- Battle of Enna (835): Part of the Muslim conquest of Sicily Arab–Byzantine wars
| Date | Summer 835 |
| Location | Enna |
| Result | Aghlabid victory |

Belligerents
- Aghlabid dynasty: Byzantine Empire

Commanders and leaders
- Al-Fadhl ibn Ya'qub: Byzantine Strategos (WIA)

Strength
- Unknown: Unknown

= Battle of Enna (835) =

The Battle of Enna was a military engagement between the Aghlabid Arabs and the Byzantines near Castrogiovanni. The Aghlabids raided Castrogiovanni and defeated a Byzantine army that came to meet them.

==Background==
After the Aghlabid success at capturing Palermo in 831, their activity stopped for another 2 years. The Aghlabids were busy organizing their new city. The Byzantines never used this to act quickly. This time, the Aghlabids focused their military attention towards the city of Enna or Castrogiovanni. Early in 835, the governor of Palermo, Abu Fihr, personally led a raid against Enna and defeated a Byzantine force, which forced them to retreat behind fortifications. Later, Abu Fihr dispatched more raids towards Taormina. However, a conflict rose between Muslim ranks.
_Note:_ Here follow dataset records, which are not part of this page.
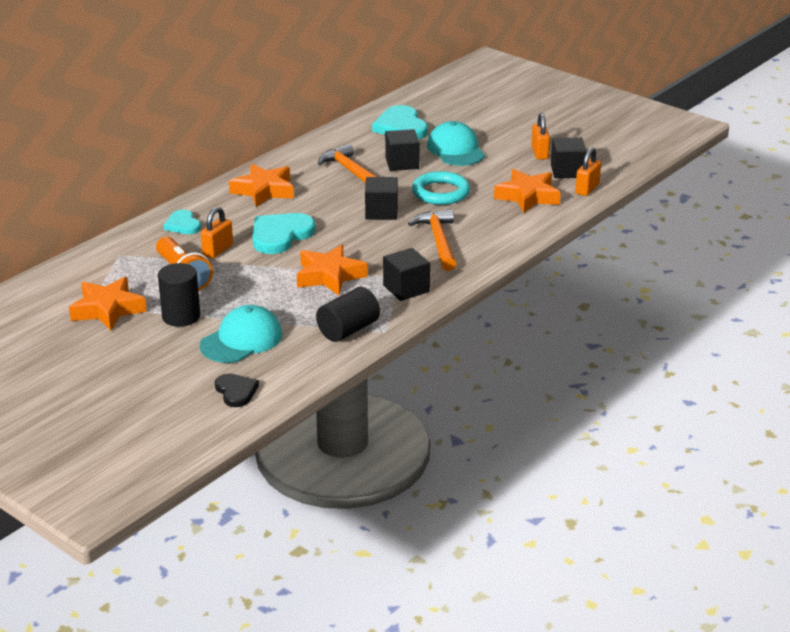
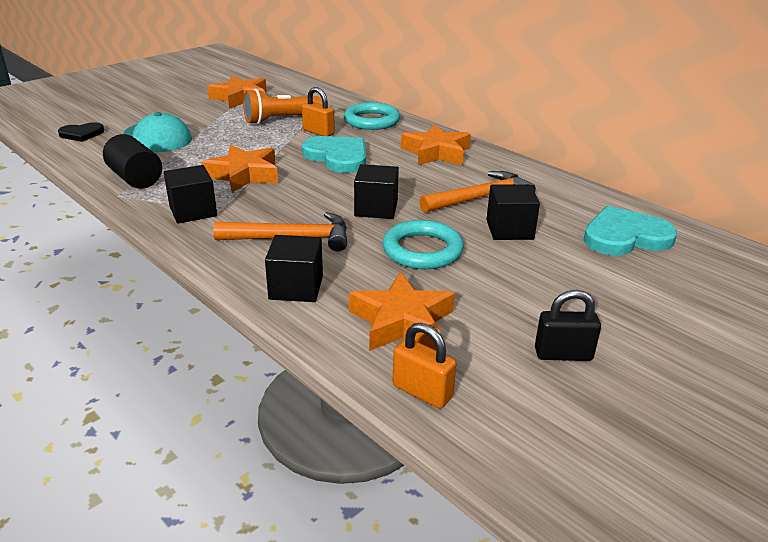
camera: 95 degrees right, 0 degrees up
black cylinder [158,263,200,327] -> none
turquoise heart [163,210,201,234] -> turquoise ring [344,102,400,130]
turquoise cap [427,121,485,166] -> none
orange padlock [531,113,550,160] -> black padlock [535,290,601,361]
black cube [551,138,586,178] -> black cube moved to [265,235,323,302]

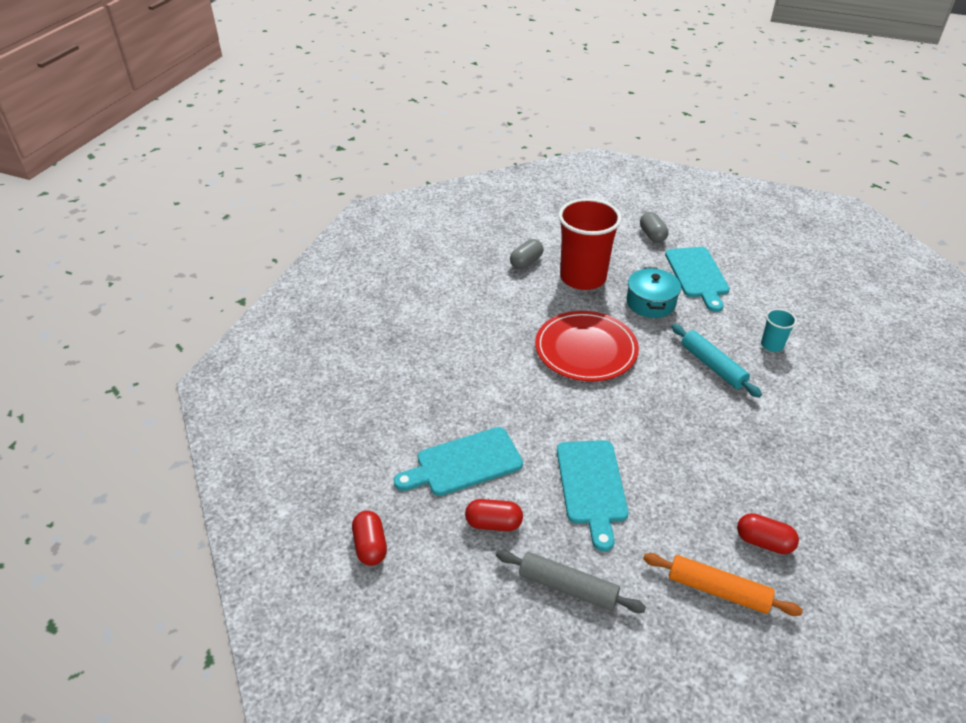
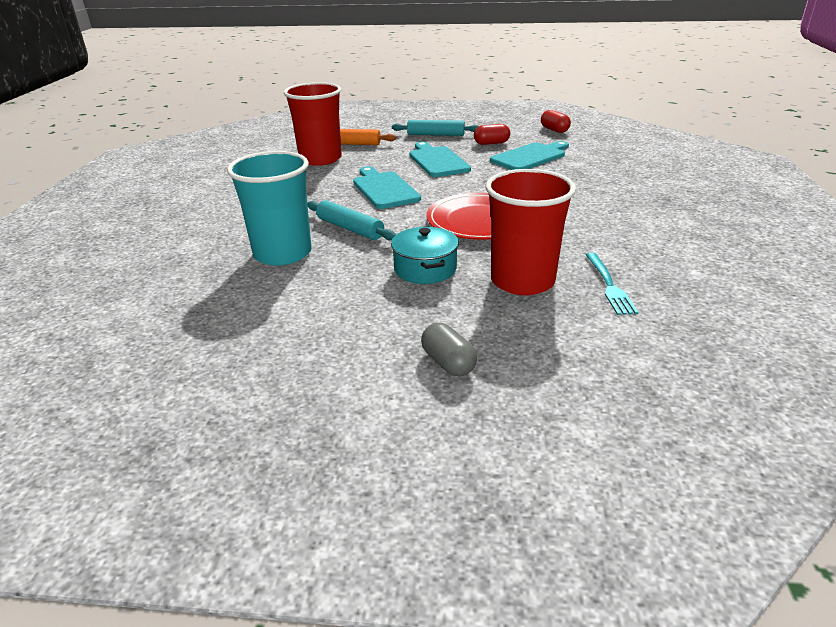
camera: 165 degrees right, 10 degrees down
grey rolling pin [496,550,646,613] -> turquoise rolling pin [392,120,479,136]
grey capsule [510,239,544,269] -> turquoise fork [586,253,639,315]
turquoise cutting board [665,247,730,312] -> turquoise cutting board moved to [353,166,421,209]
red capsule [737,513,799,554] -> red cup [284,82,342,166]
turquoise cup [761,309,797,352] -> turquoise cup [227,151,312,266], size x2.26

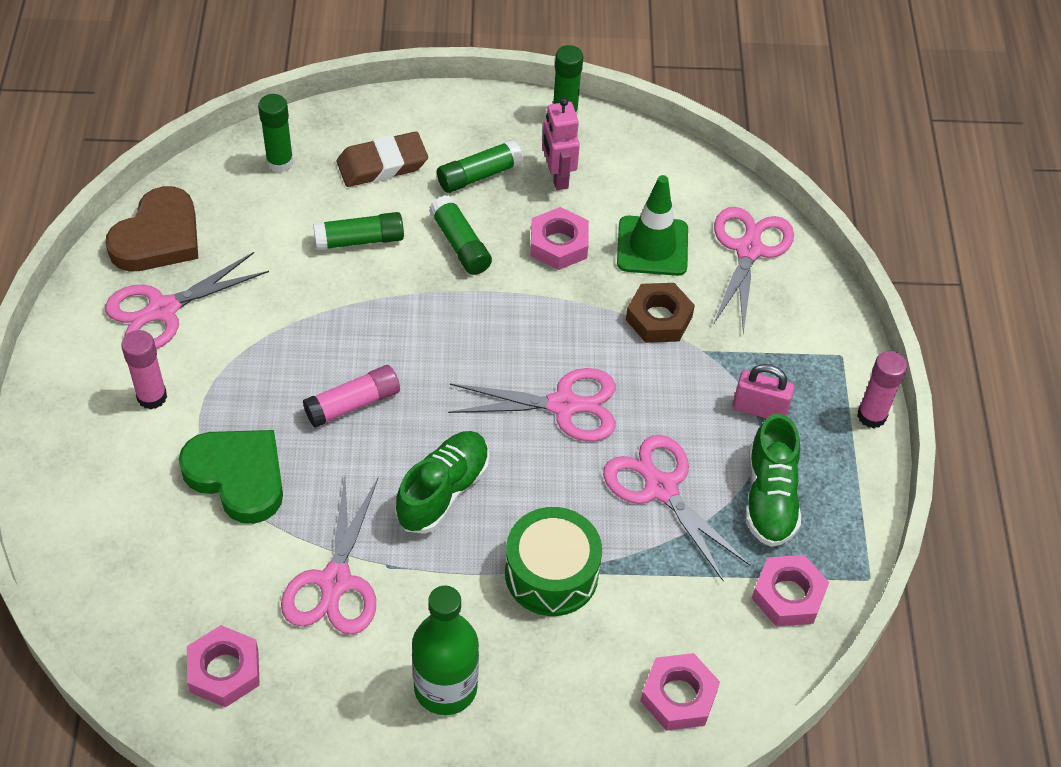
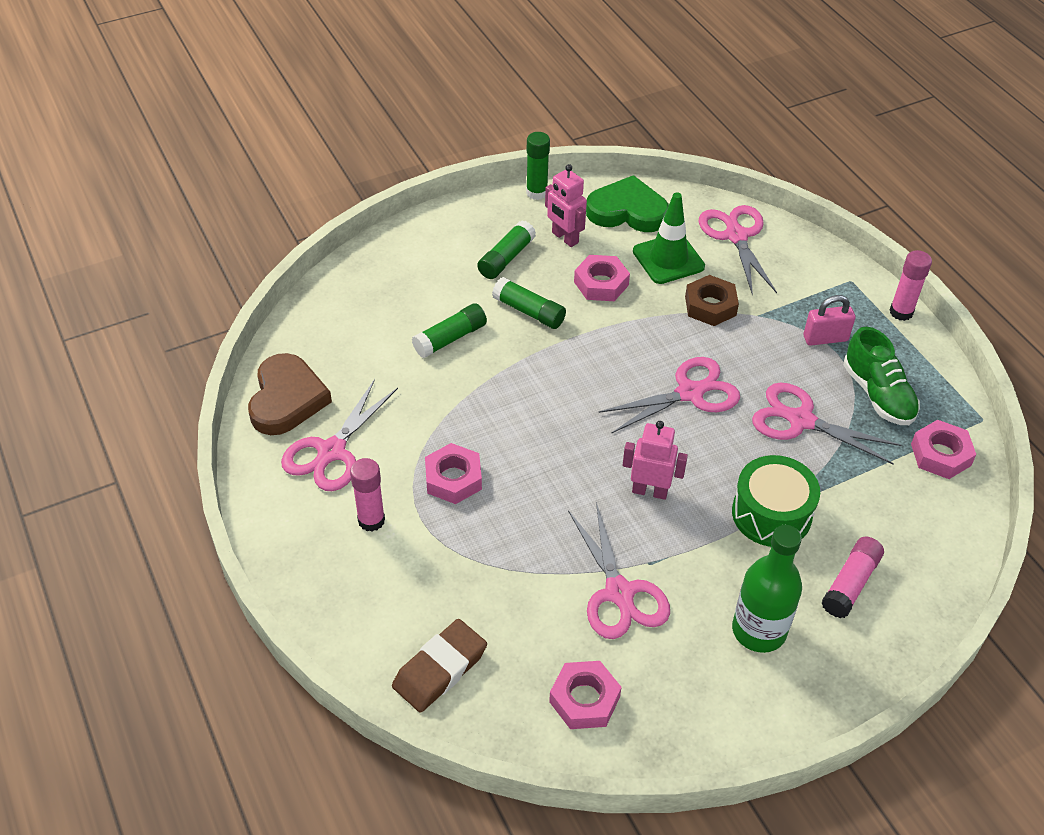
camera: 25 degrees left, 5 degrees down
green heart [179,430,283,524] -> green heart moved to [586,175,669,232]
green glue stick [258,94,293,173] -> none
pink glue stick [303,365,400,428] -> pink glue stick moved to [821,537,884,618]
brown eraser [337,131,428,187] -> brown eraser moved to [392,619,487,713]
green shoe [396,431,490,534] -> pink robot [623,421,688,500]
pink nut [640,653,720,731] -> pink nut moved to [425,443,482,504]

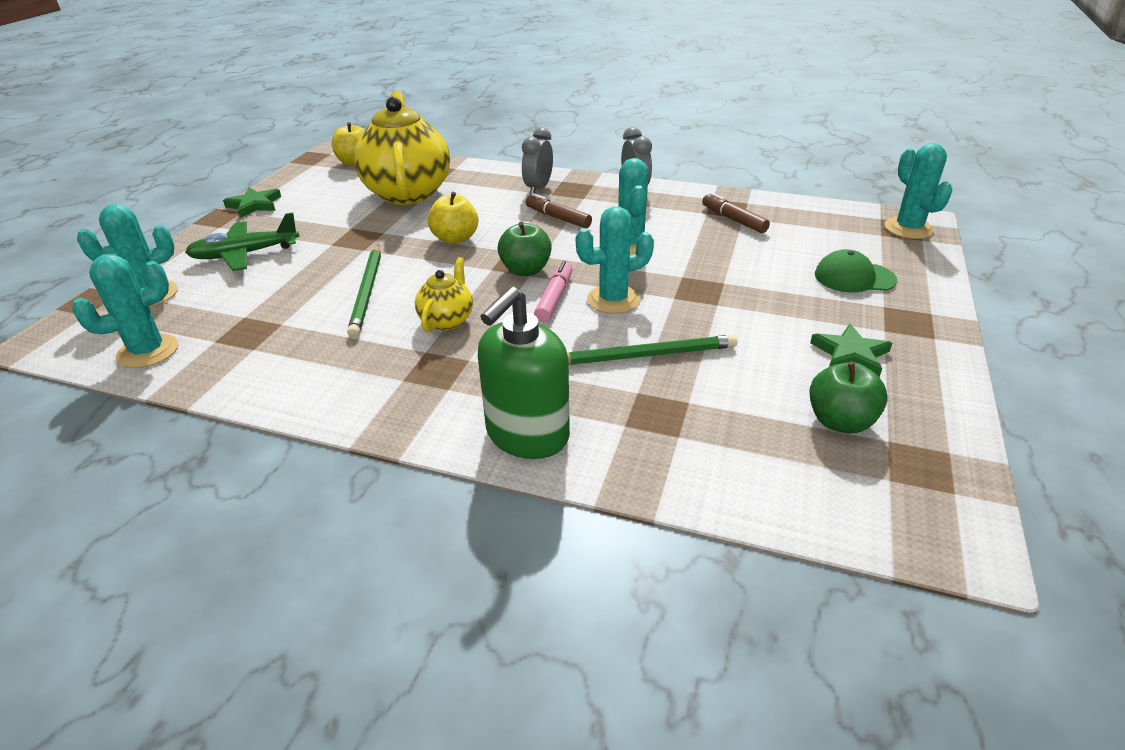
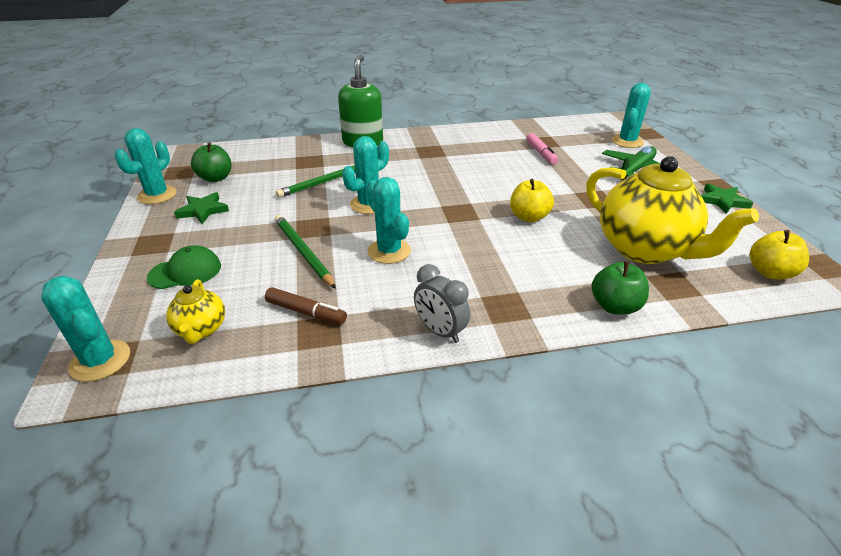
camera: 150 degrees right, 0 degrees up
turquoise cactus [72,254,179,368] -> turquoise cactus moved to [115,128,177,204]
green pencil [347,244,381,338] -> green pencil moved to [275,215,336,289]
yellow teapot [415,257,473,332] -> yellow teapot moved to [166,279,225,344]
green apple [497,222,552,276] -> green apple moved to [592,261,649,315]
grey clock [522,127,553,195] -> none
brown marker [526,193,592,228] -> none
pink marker [534,261,572,322] -> pink marker moved to [526,133,559,165]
Some of the raiders on their return to Palermo assassinated Abu Fihr and took refuge with the Byzantines. The Aghlabid emir, Ziyadat Allah I, quickly dispatched Al-Fadhl ibn Yaqub as the new governor of Sicily.

==Battle==
In the summer of the same year, the new governor dispatched raids towards the center of Sicily. The Muslims targeted Enna this time. They began raiding the territory, which alarmed the Byzantine strategos. The Byzantine quickly marched out to meet them. They successfully drove back the Arabs and forced them to retreat towards the mountainous area, which was covered with thick bushes. The Byzantine strategos wasn't able to chase them due to fear of being ambushed. They decided to wait for the Arabs to come out. However, when the evening arrived, the Byzantines grew frustrated and tired, eventually deciding to retreat. Unexpectedly, the Arabs, leaping from the mountainous rocks, furiously charged the Byzantines, who were not expecting any attack. The Arabs routed them. The strategos was wounded. With several lance thrusts, he finally fell from his horse. The Arabs attempted to capture him, but the strategos' men valiantly defended him. The Arabs captured a great amount of weapons, horses, and cattle.

==Sources==
- Warren Treadgold (1988), The Byzantine revival, 780–842.
- Vasiliev, Alexander A. (1935). Byzantium and the Arabs. Volume I, The Amorium dynasty (820–867) (in French).
- Amari, Michele (1854). Storia dei Musulmani di Sicilia, Vol I. (in Italian).